1. An agricultural digging device is characterized in that: the pit digging machine comprises a machine frame (1), wherein a cutter assembly (2) and a driving mechanism (3) for driving the cutter assembly (2) to perform pit digging action are arranged on the machine frame (1);

the cutter assembly (2) comprises a first excavating blade (21) and a second excavating blade (22) which are symmetrically arranged, and a plurality of edge teeth (23) are arranged on each of the first excavating blade (21) and the second excavating blade (22);

the driving mechanism (3) comprises a gear assembly (31) which is used for being in driving connection with the cutter assembly (2), a rack assembly (32) which is used for transmission and a crank slide block mechanism (33) which is used for dragging the rack assembly (32);

the gear assembly (31) comprises a first gear (311) and a second gear (312) which are respectively connected with the first digging blade (21) and the second digging blade (22) in a driving mode, the rack assembly (32) comprises a first rack (321) and a second rack (322) which are respectively meshed with the first gear (311) and the second gear (312), a connecting rod (323) is arranged between the first rack (321) and the second rack (322), a supporting sliding rod (324) is connected to the connecting rod (323), and the supporting sliding rod (324) is slidably mounted on the rack (1).

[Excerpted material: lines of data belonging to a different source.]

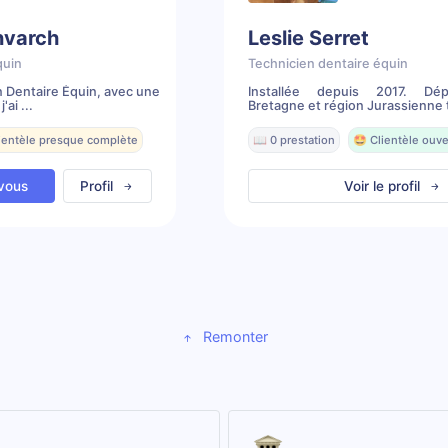
nvarch
Leslie Serret
quin
Technicien dentaire équin
n Dentaire Équin, avec une
Installée depuis 2017. Dé
ai ...
Bretagne et région Jurassienne t
lientèle presque complète
📖 0 prestation
🤩 Clientèle ouve
vous
Profil
Voir le profil
Remonter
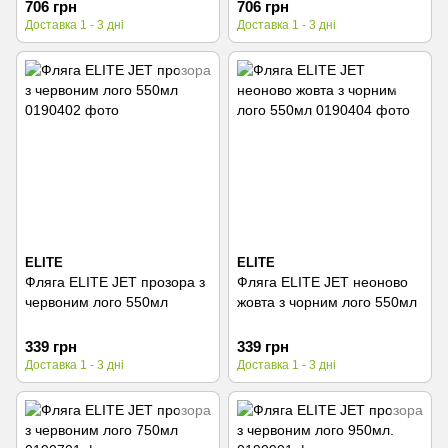
706 грн
706 грн
Доставка 1 - 3 дні
Доставка 1 - 3 дні
ELITE
ELITE
Фляга ELITE JET прозора з
Фляга ELITE JET неоново
червоним лого 550мл
жовта з чорним лого 550мл
339 грн
339 грн
Доставка 1 - 3 дні
Доставка 1 - 3 дні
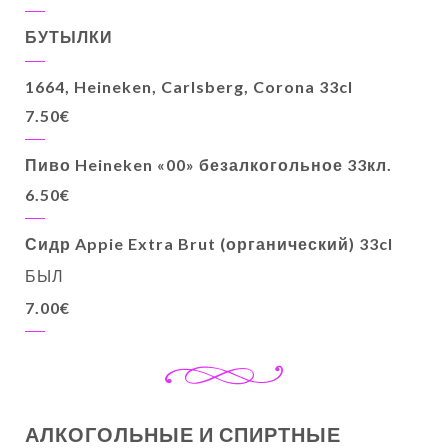
БУТЫЛКИ
1664, Heineken, Carlsberg, Corona 33cl
7.50€
Пиво Heineken «00» безалкогольное 33кл.
6.50€
Сидр Appie Extra Brut (органический) 33cl
БЫЛ
7.00€
АЛКОГОЛЬНЫЕ И СПИРТНЫЕ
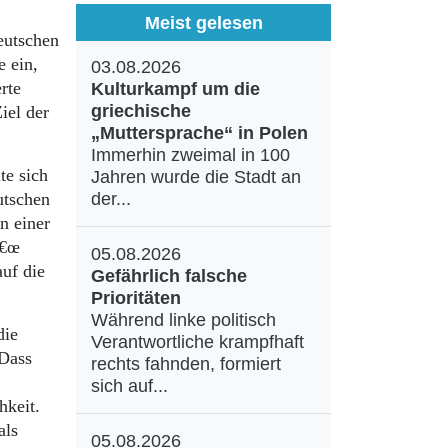
Meist gelesen
eutschen
 ein,
03.08.2026
rte
Kulturkampf um die
griechische
iel der
„Muttersprache“ in Polen
Immerhin zweimal in 100
te sich
Jahren wurde die Stadt an
utschen
der...
n einer
â€œ
05.08.2026
uf die
Gefährlich falsche
Prioritäten
Während linke politisch
die
Verantwortliche krampfhaft
Dass
rechts fahnden, formiert
sich auf...
hkeit.
als
05.08.2026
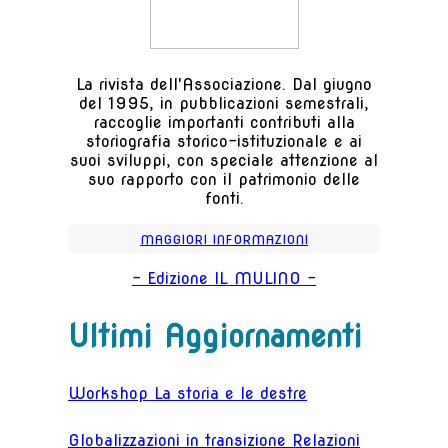
La rivista dell'Associazione. Dal giugno
del 1995, in pubblicazioni semestrali,
raccoglie importanti contributi alla
storiografia storico-istituzionale e ai
suoi sviluppi, con speciale attenzione al
suo rapporto con il patrimonio delle
fonti.
MAGGIORI INFORMAZIONI
- Edizione IL MULINO -
Ultimi Aggiornamenti
Workshop La storia e le destre
Globalizzazioni in transizione Relazioni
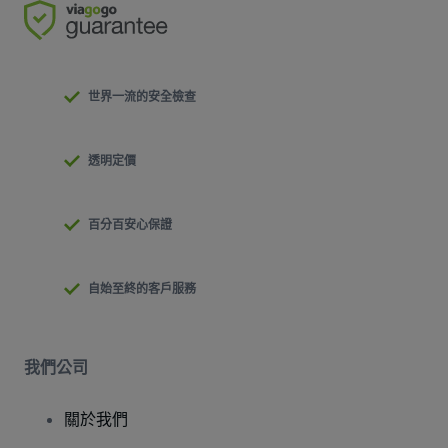
世界一流的安全檢查
透明定價
百分百安心保證
自始至終的客戶服務
我們公司
關於我們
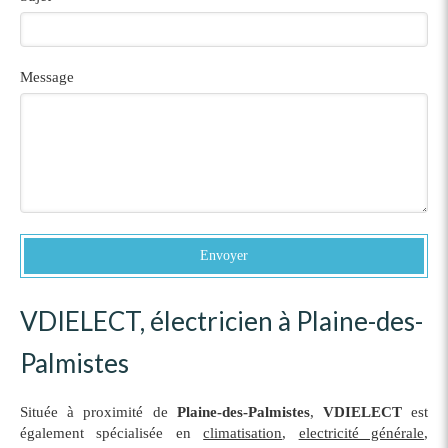
Message
Envoyer
VDIELECT, électricien à Plaine-des-
Palmistes
Située à proximité de
Plaine-des-Palmistes
,
VDIELECT
est
également spécialisée en
climatisation
,
electricité générale
,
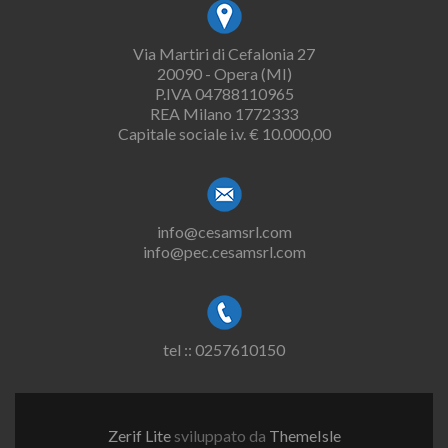
Via Martiri di Cefalonia 27
20090 - Opera (MI)
P.IVA 04788110965
REA Milano 1772333
Capitale sociale i.v. € 10.000,00
info@cesamsrl.com
info@pec.cesamsrl.com
tel :: 0257610150
Zerif Lite
sviluppato da
ThemeIsle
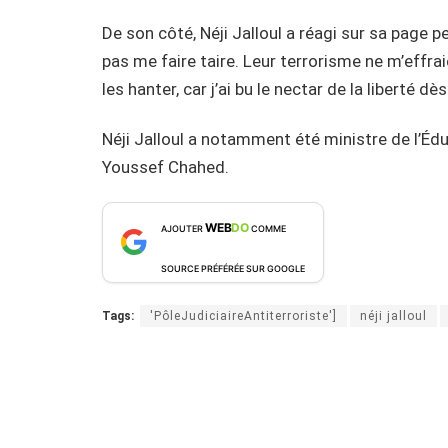
De son côté, Néji Jalloul a réagi sur sa page p
pas me faire taire. Leur terrorisme ne m’effr
les hanter, car j’ai bu le nectar de la liberté d
Néji Jalloul a notamment été ministre de l’É
Youssef Chahed.
WEB
DO
AJOUTER
COMME
SOURCE PRÉFÉRÉE SUR GOOGLE
Tags:
'PôleJudiciaireAntiterroriste']
néji jalloul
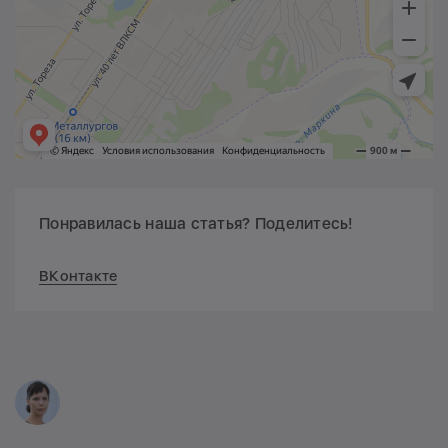
Понравилась наша статья? Поделитесь!
ВКонтакте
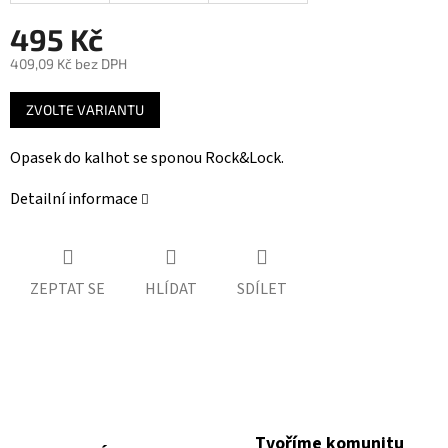
495 Kč
409,09 Kč bez DPH
Měrná
ZVOLTE VARIANTU
cena:
Opasek do kalhot se sponou Rock&Lock.
Detailní informace
ZEPTAT SE
HLÍDAT
SDÍLET
Tvoříme komunitu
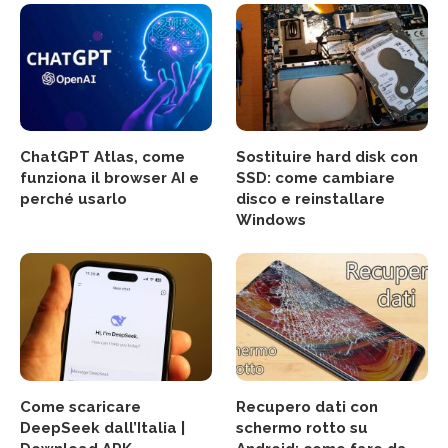
ChatGPT Atlas, come
Sostituire hard disk con
funziona il browser AI e
SSD: come cambiare
perché usarlo
disco e reinstallare
Windows
Come scaricare
Recupero dati con
DeepSeek dall’Italia |
schermo rotto su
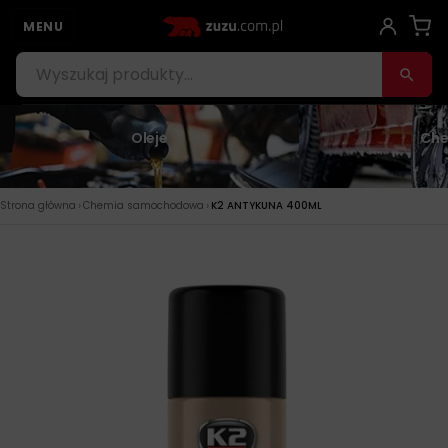
MENU
Oleje
Che
›
›
Strona główna
Chemia samochodowa
K2 ANTYKUNA 400ML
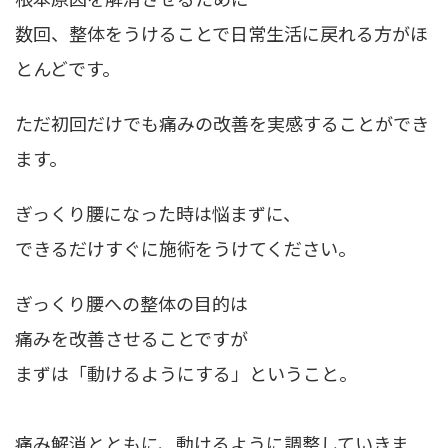
数回、整体をうけることで日常生活に戻れる方がほ
とんどです。
ただ初回だけでも痛みの改善を実感することができ
ます。
ぎっくり腰になった時は悩まずに、
できるだけすぐに施術をうけてください。
ぎっくり腰への整体の目的は
痛みを改善させることですが
まずは
「動けるようにする」
ということ。
痛み解消とともに、動けるように調整していきま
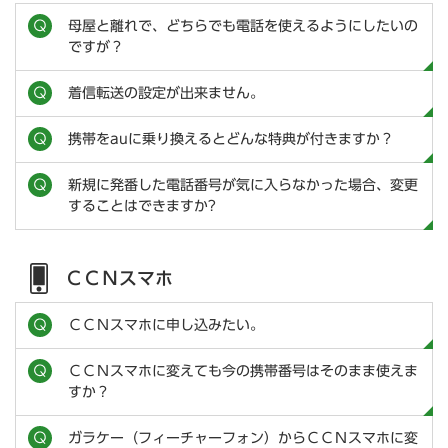
母屋と離れで、どちらでも電話を使えるようにしたいの
ですが？
着信転送の設定が出来ません。
携帯をauに乗り換えるとどんな特典が付きますか？
新規に発番した電話番号が気に入らなかった場合、変更
することはできますか?
ＣＣＮスマホ
ＣＣＮスマホに申し込みたい。
ＣＣＮスマホに変えても今の携帯番号はそのまま使えま
すか？
ガラケー（フィーチャーフォン）からＣＣＮスマホに変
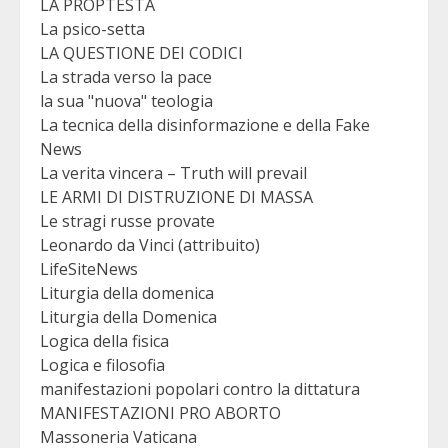
LA PROPTESTA
La psico-setta
LA QUESTIONE DEI CODICI
La strada verso la pace
la sua "nuova" teologia
La tecnica della disinformazione e della Fake
News
La verita vincera – Truth will prevail
LE ARMI DI DISTRUZIONE DI MASSA
Le stragi russe provate
Leonardo da Vinci (attribuito)
LifeSiteNews
Liturgia della domenica
Liturgia della Domenica
Logica della fisica
Logica e filosofia
manifestazioni popolari contro la dittatura
MANIFESTAZIONI PRO ABORTO
Massoneria Vaticana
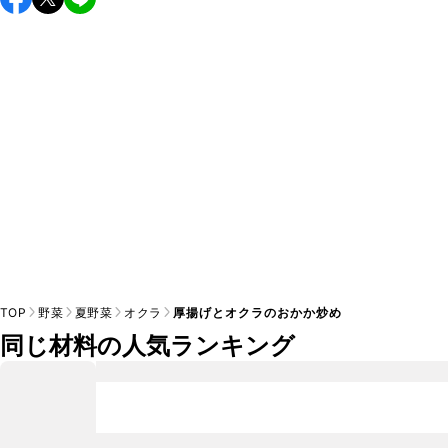
し上がりください。

A
※日持ちは目安です。
こちら
の注意事項をご確認の上、正し
TOP
野菜
夏野菜
オクラ
厚揚げとオクラのおかか炒め
同じ材料の人気ランキング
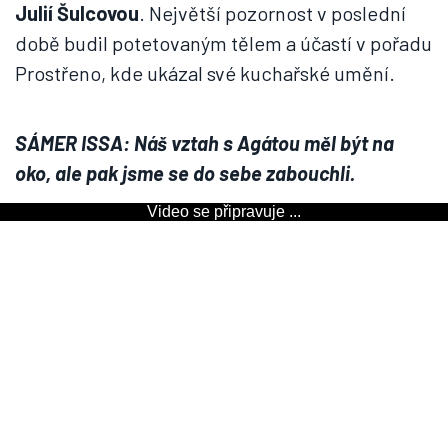
Julií Šulcovou
. Největší pozornost v poslední
době budil potetovaným tělem a účastí v pořadu
Prostřeno, kde ukázal své kuchařské umění.
SÁMER ISSA: Náš vztah s Agátou měl být na
oko, ale pak jsme se do sebe zabouchli.
Video se připravuje ...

2. An agricultural pit digging apparatus according to claim 1 wherein: the crank sliding block mechanism (33) is a diamond-shaped connecting rod mechanism, the diamond-shaped connecting rod mechanism comprises a crank (331), a first fixing rod (332), a second rotating rod (333), a third rotating rod (334) and a fourth driving rod (335) which are connected with the first fixing rod (332) in a sliding mode are hinged to the crank (331) in sequence, the connecting rod (323) comprises a first connecting rod (3231) and a second connecting rod (3232) which are surrounded with a first rack (321) and a second rack (322) to form a rectangle, the hinged position of the second rotating rod (333) and the third rotating rod (334) is arranged at the middle point of the first connecting rod (3231), a sliding groove (3233) is formed in the second connecting rod (3232), and the hinged position of the third rotating rod (334) and the fourth driving rod (335) is embedded in the sliding groove (3233).

3. An agricultural pit digging apparatus according to claim 1 wherein: the first excavating blade (21) and the second excavating blade (22) are three-sided wedge-shaped, and the first excavating blade (21) and the second excavating blade (22) comprise a soil lifting surface (211), a soil turning surface (212) and a bulldozing surface (213).

4. An agricultural pit digging apparatus according to claim 3 wherein: the first digging blade (21) and the second digging blade (22) are arc-shaped and have a pressure angle delta=20-40 degrees, and the soil lifting angle alpha=1.5-3.5 degrees of the soil lifting surface (211), the soil turning angle beta= =0.5-2.0 degrees of the soil turning surface (212) and the soil pushing angle gamma=1.0-3.0 degrees of the soil pushing surface (213) correspond to each other.